Credit: Kevin Winter
Credit: Kevin Winter
»RELATED: Read the AJC's HBCU series: A Threatened Heritage
“Nothing that I have done has paid me back so fully in satisfaction as being part creator of this song,” Johnson wrote in his 1933 autobiography. “I am always thrilled deeply when I hear it sung by Negro children. I am lifted up on their voices, and I am also carried back and enabled to live through again the exquisite emotions I felt at the birth of the song. My brother and I, in talking, have often marveled at the results that have followed what we considered an incidental effort…we wrote better than we knew.”
Instead of 500 children, Beyoncé stood in the middle of her marching band and violinists, while a group of steppers provided percussion and a call and response.
But the song is not without controversy. In 2008, jazz singer Rene Marie was roundly criticized for singing the lyrics of the song to the tune of the country’s official national anthem, “The Star-Spangled Banner.”
“Indeed, “Lift Every Voice and Sing” — the history of its performances, the contexts in which it has been sung and in which it has been received — carries us directly to Colin Kaepernick’s protest over the national anthem,” Morrissette said. “Is there space in American culture for dissenting black voices? Are black citizens permitted to love their nation and criticize it?”

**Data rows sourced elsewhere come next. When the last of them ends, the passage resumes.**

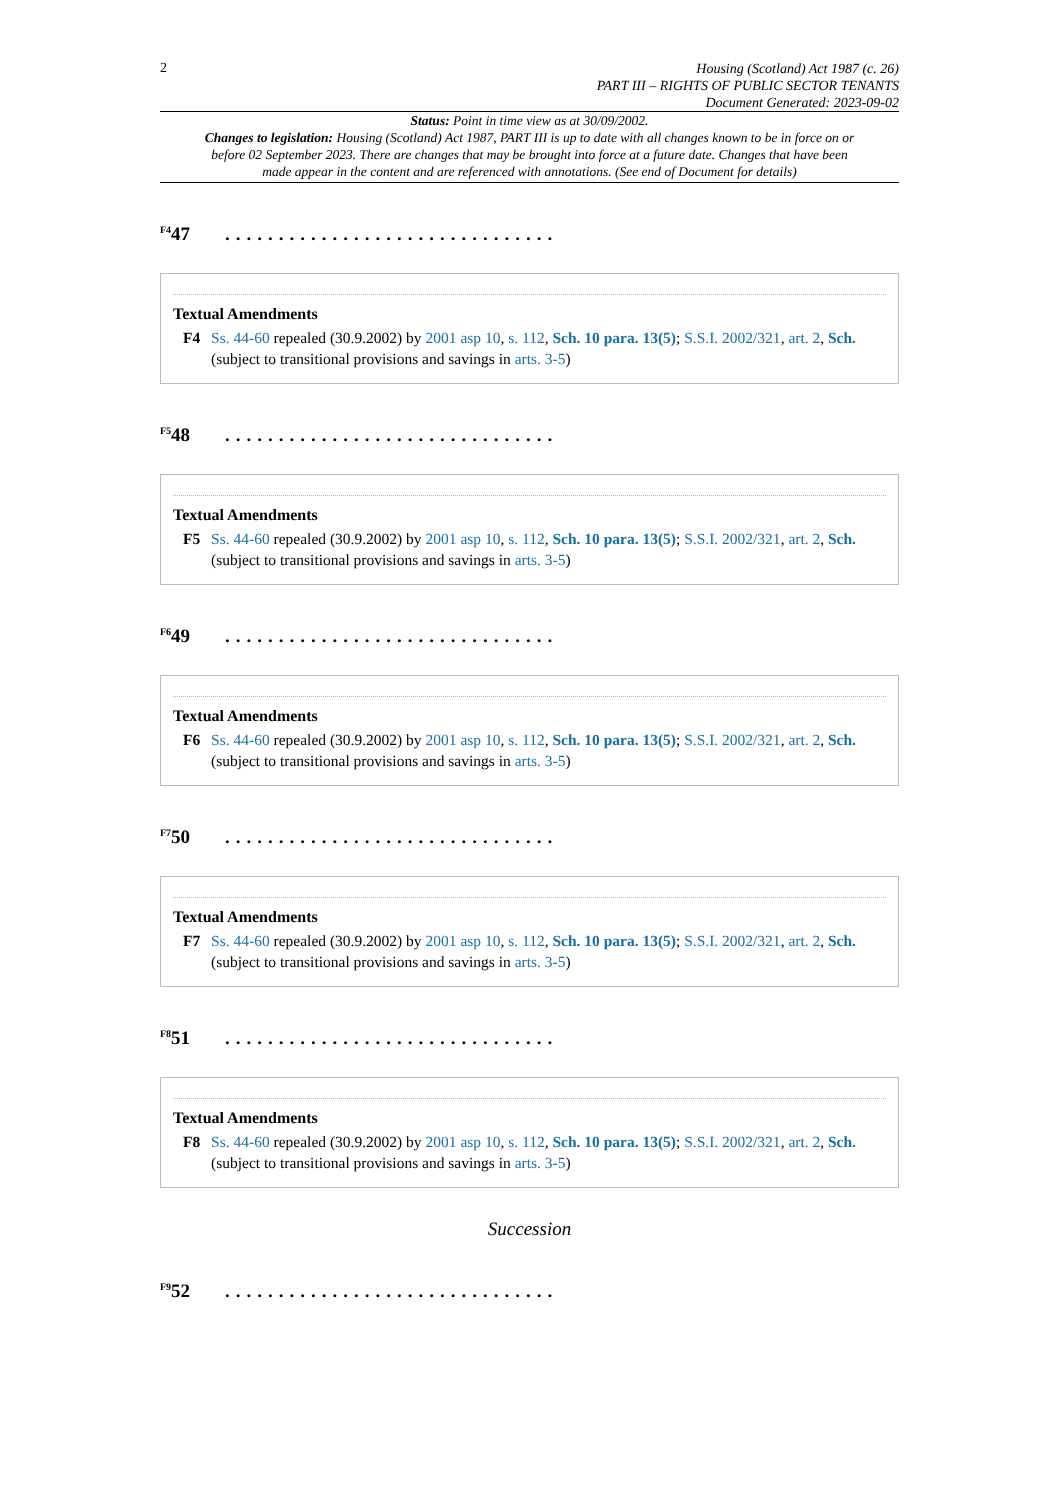2
Housing (Scotland) Act 1987 (c. 26)
PART III – RIGHTS OF PUBLIC SECTOR TENANTS
Document Generated: 2023-09-02
Status: Point in time view as at 30/09/2002.
Changes to legislation: Housing (Scotland) Act 1987, PART III is up to date with all changes known to be in force on or before 02 September 2023. There are changes that may be brought into force at a future date. Changes that have been made appear in the content and are referenced with annotations. (See end of Document for details)
<sup>F4</sup>47...............................
Textual Amendments
F4 Ss. 44-60 repealed (30.9.2002) by 2001 asp 10, s. 112, Sch. 10 para. 13(5); S.S.I. 2002/321, art. 2, Sch. (subject to transitional provisions and savings in arts. 3-5)
<sup>F5</sup>48...............................
Textual Amendments
F5 Ss. 44-60 repealed (30.9.2002) by 2001 asp 10, s. 112, Sch. 10 para. 13(5); S.S.I. 2002/321, art. 2, Sch. (subject to transitional provisions and savings in arts. 3-5)
<sup>F6</sup>49...............................
Textual Amendments
F6 Ss. 44-60 repealed (30.9.2002) by 2001 asp 10, s. 112, Sch. 10 para. 13(5); S.S.I. 2002/321, art. 2, Sch. (subject to transitional provisions and savings in arts. 3-5)
<sup>F7</sup>50...............................
Textual Amendments
F7 Ss. 44-60 repealed (30.9.2002) by 2001 asp 10, s. 112, Sch. 10 para. 13(5); S.S.I. 2002/321, art. 2, Sch. (subject to transitional provisions and savings in arts. 3-5)
<sup>F8</sup>51...............................
Textual Amendments
F8 Ss. 44-60 repealed (30.9.2002) by 2001 asp 10, s. 112, Sch. 10 para. 13(5); S.S.I. 2002/321, art. 2, Sch. (subject to transitional provisions and savings in arts. 3-5)
Succession
<sup>F9</sup>52...............................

Young said while he agrees that the song holds universal appeal, the fact that it is considered a black hymn allows it to maintain its power and spirituality, while uplifting a race.
“I think it will maintain its relevance and meaning and it will continue to be important. In fact, I think it is much more powerful and religious than “The Star-Spangled Banner,” Young said. “There are parts of “The Star-Spangled Banner” that are very problematic. But “Lift Every Voice,” gets better and more powerful on every verse.”
For his part, Princeton’s Perry said Johnson resisted the label anthem, recognizing that there was only one national anthem: Francis Scott Key’s “The Star-Spangled Banner.”
Instead, he referred to it as a hymn, while acknowledging that it was a great source of racial pride.
Perhaps never more so than in 2009, when Rev. Lowery delivered the benediction at the inauguration of the nation’s first black president. Instead of beginning his prayer with a Bible verse, he picked his own expression of racial pride, the third stanza of “Lift Every Voice and Sing.”
And perhaps never more so again than when Beyoncé sang it at Coachella.
Lift Every Voice and Sing
“Lift every voice and sing
Till earth and heaven ring,
Ring with the harmonies of Liberty;
Let our rejoicing rise
High as the listening skies,
Let it resound loud as the rolling sea.
Sing a song full of the faith that the dark past has taught us,
Sing a song full of the hope that the present has brought us,
Facing the rising sun of our new day begun
Let us march on till victory is won.
Stony the road we trod,
Bitter the chastening rod,
Felt in the days when hope unborn had died;
Yet with a steady beat,
Have not our weary feet
Come to the place for which our fathers sighed?
We have come over a way that with tears has been watered,
We have come, treading our path through the blood of the slaughtered,
Out from the gloomy past,
Till now we stand at last
Where the white gleam of our bright star is cast.
God of our weary years,
God of our silent tears,
Thou who has brought us thus far on the way;
Thou who has by Thy might Led us into the light,
Keep us forever in the path, we pray.
Lest our feet stray from the places, our God, where we met Thee,
Lest, our hearts drunk with the wine of the world, we forget Thee;
Shadowed beneath Thy hand,
May we forever stand.
True to our God,
True to our native land.”
An original version of this story ran on Feb. 1, kicking off the Atlanta Journal-Constitution’s Black History Month Series.